AP3 – Dissemination und Vermarktung – Infopakete für Berufsschulen und Online-Workshops: Um möglichst viele Berufsschulen auf lea.online aufmerksam zu machen, werden Pakete mit Informations- und Werbematerial zusammengestellt und an Berufsschulen verschickt. Im Rahmen einer möglichen Förderung aufgrund der Preisverleihung wird sich in der ersten Phase (Monat 1. – 6.) auf die Regionen Bremen (und Umland) sowie Baden-Württemberg konzentriert. Sofern die Disseminations- und Vermarktungsstrategie positive Resonanz (z.B. in Form von Rückmeldung und einem Anstieg der Nutzung von lea.online) führt, werden weitere Bemühungen angestellt, um lea.online bundesweit stärker bekannt zu machen. Gleichzeitig werden die bereits bestehenden Netzwerke z.B. der AlphaDekade (www.alphadekade.de), Metavorhaben Digitalisierung im Bildungsbereich (https://digi-ebf.de/) sowie weiterer aktueller Projekte mit Praxispartnern, z.B. WiBeG (http://wibeg-online.de), Alpha-Invest (http://alphainvest-projekt.de/) genutzt. In der zweiten Phase (Monat 7. – 12.) werden regelmäßige monatliche Online-Workshops zur Multiplikatorenschulung durchgeführt.

Die Erweiterung von lea.online zeigt somit einen innovativen Weg zur Entwicklung bildungssprachlicher Kompetenzen von Jugendlichen und jungen Erwachsenen auf, um die Befähigung junger Menschen zur persönlichen Verwirklichung in Bildung und Beruf, zur Entwicklung der eigenen Identität und zur selbstbestimmten Teilhabe an einer demokratischen Gesellschaft zu unterstützen.

Projektteam

Das Projektteam besteht aus den beiden Antragsteller:innen sowie ihren jeweiligen Lehrstuhlteams sowie einer Aufstockung eines bestehenden Vertrages einer wissenschaftlichen Mitarbeiterin (Imke Meyer) an der Universität Bremen. Zusätzlich soll eine SHK das Projekt unterstützen.

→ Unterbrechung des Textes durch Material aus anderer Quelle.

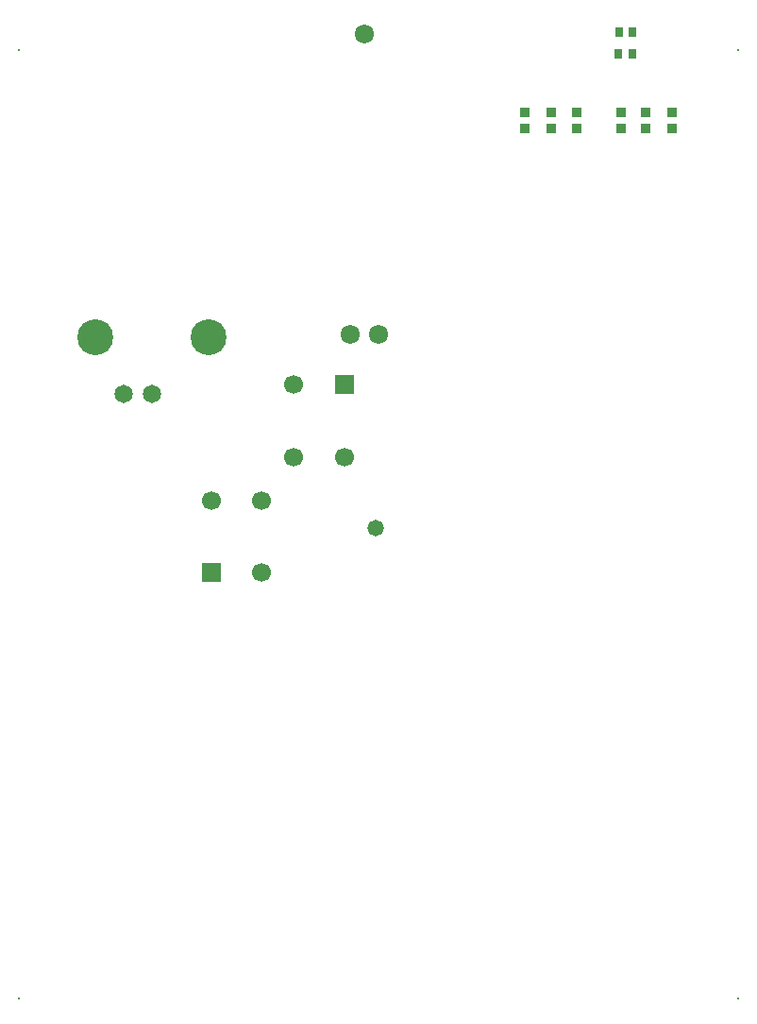
<source format=gbs>
G04*
G04 #@! TF.GenerationSoftware,Altium Limited,Altium Designer,23.8.1 (32)*
G04*
G04 Layer_Color=16711935*
%FSLAX25Y25*%
%MOIN*%
G70*
G04*
G04 #@! TF.SameCoordinates,E8196DF9-6BE1-4897-A204-F033BB6E7C32*
G04*
G04*
G04 #@! TF.FilePolarity,Negative*
G04*
G01*
G75*
%ADD27R,0.02953X0.03543*%
%ADD28R,0.03788X0.03681*%
%ADD71C,0.00787*%
%ADD72C,0.06480*%
%ADD73C,0.12658*%
%ADD74C,0.06772*%
%ADD75C,0.06693*%
%ADD76R,0.06693X0.06693*%
%ADD96C,0.05800*%
D27*
X476279Y483169D02*
D03*
X471555D02*
D03*
X471654Y491142D02*
D03*
X476378D02*
D03*
D28*
X472342Y456890D02*
D03*
Y462523D02*
D03*
X438287Y462598D02*
D03*
Y456965D02*
D03*
X456791Y462561D02*
D03*
Y456927D02*
D03*
X447638D02*
D03*
Y462561D02*
D03*
X481201Y462500D02*
D03*
Y456867D02*
D03*
X490551Y462500D02*
D03*
Y456867D02*
D03*
D71*
X513779Y150000D02*
D03*
X259842D02*
D03*
Y484646D02*
D03*
X513779D02*
D03*
D72*
X296772Y363465D02*
D03*
X306772D02*
D03*
D73*
X326772Y383465D02*
D03*
X286772D02*
D03*
D74*
X376890Y384409D02*
D03*
X381890Y490394D02*
D03*
X386890Y384409D02*
D03*
D75*
X327756Y325787D02*
D03*
X345472D02*
D03*
Y300197D02*
D03*
X356890Y366732D02*
D03*
Y341142D02*
D03*
X374606D02*
D03*
D76*
X327756Y300197D02*
D03*
X374606Y366732D02*
D03*
D96*
X385827Y316142D02*
D03*
M02*

</source>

Erfolg und Nachhaltigkeit des Projektes

Das Projekt erfüllt eine direkte Anforderung aus der Praxis, wie bisherige Gespräche mit Kolleg:innen an verschiedenen Berufsschulen ergeben hat. Es bedarf lediglich einer gewissen finanziellen Unterstützung, um im Anschluss an das auslaufende Projekt des Alphabetisierungsförderprogrammes der Alphadekade die vorhandenen Mittel für eine große Zielgruppe zu erschließen. Die Nachhaltigkeit des Projektes ergibt sich aus den Forschungs- und Lehrprogrammen der beiden beteiligten Professuren, welche die Weiterentwicklung und weitere Dissemination auch in weiteren Anträgen anstreben.

Dokumentation und Ergebnissicherung

Alle erstellten Materialien werden als OER (inkl. Quelldateien) mit CC-BY veröffentlicht.